Dodge City, Kansas only had about 1,200 people at the time Gunsmoke took place, pardner, but Marshall Matt Dillon himself killed 145 people. Granted, the marshall was shot 59 times, so he had some justification. But think about the implications of the local law enforcement killing more than 10% of the population.

And since everyone of those 145 desperados got what was coming to them, one can only imagine the carnage they inflicted!

I think you have to presume a considerable turnover of population. :stuck_out_tongue:

I never watched the show these clever remarks refer to, but I was amused to find this MapQuest of the town in question Sunnydale CA check out the description!

I keep seeing this thread in the thread lists and I keep thinking to myself “the Death Star”

On the next Death Star Murder Mysteries, Emperor Palpatine fell down the shaft…OR DID HE?". Tonight at 9, 8 Central.
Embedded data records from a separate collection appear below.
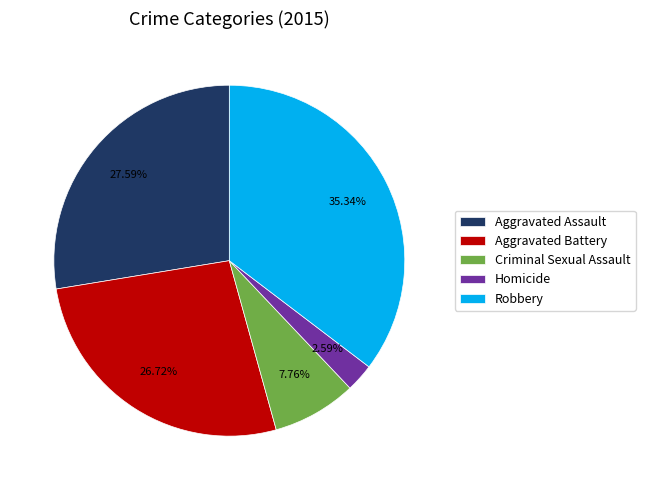

Which slice is the largest?

Robbery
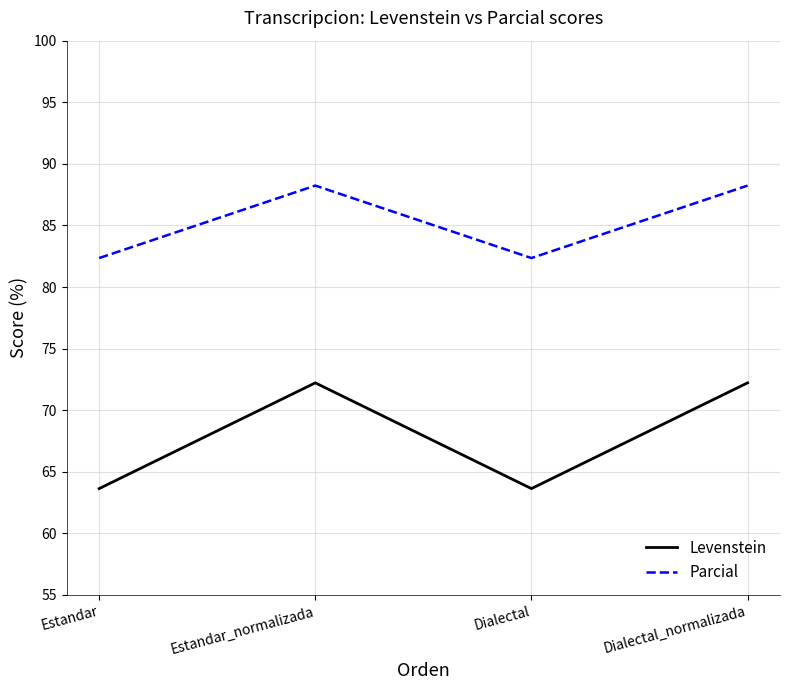

Is this an area chart (filled region under the line)?

No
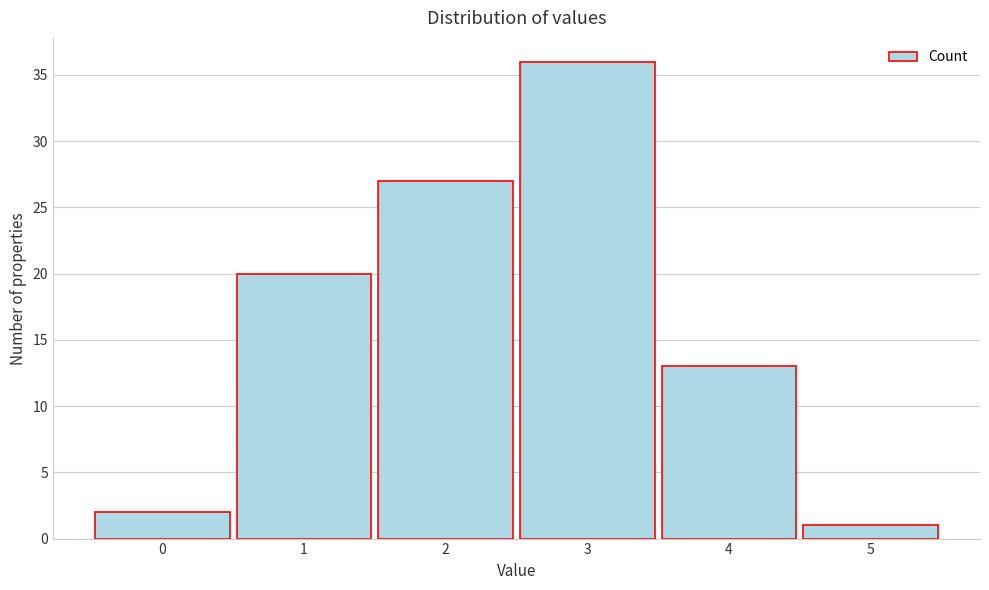

Over which range of the x-axis is the bar tallest?

2.5 to 3.5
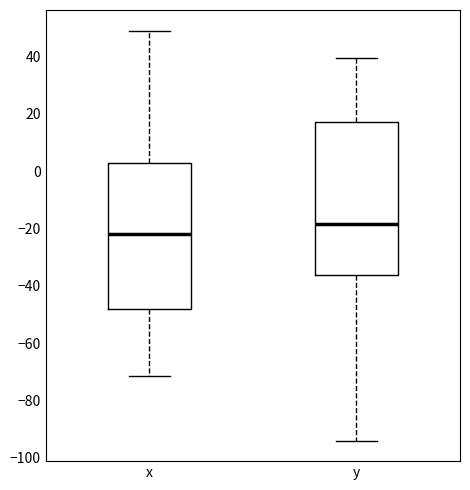

Which box has the highest median line?

y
I know that lots of people spend their final days in hospitals, but Community General Hospital, workplace of Dr. Mark Sloan on Diagnosis: Murder, seemed to have more than its fair share of mysterious deaths…

There’s a small, isolated island off the coast of South Devon where the murder rate is 90%, despite the presence of two soldiers, a police inspector, and a retired justice of the peace.

(The other 10% was suicide.)

Hawaii Five-O is pretty unrealistic. It treats Honolulu like it’s a major metropolis like Los Angeles or New York and has a commensurate crime rate. But Honolulu is a small city; it has less people than Witchita, Kansas. And its crime rate is low.

I love Leslie Meier’s Lucy Stone mysteries series, but Tinker’s Cove, Maine must be second only to Cabot Cove in Maine’s murder rate.

ETA: Word Up: Never stay in a Maine town whose name ends in “Cove”.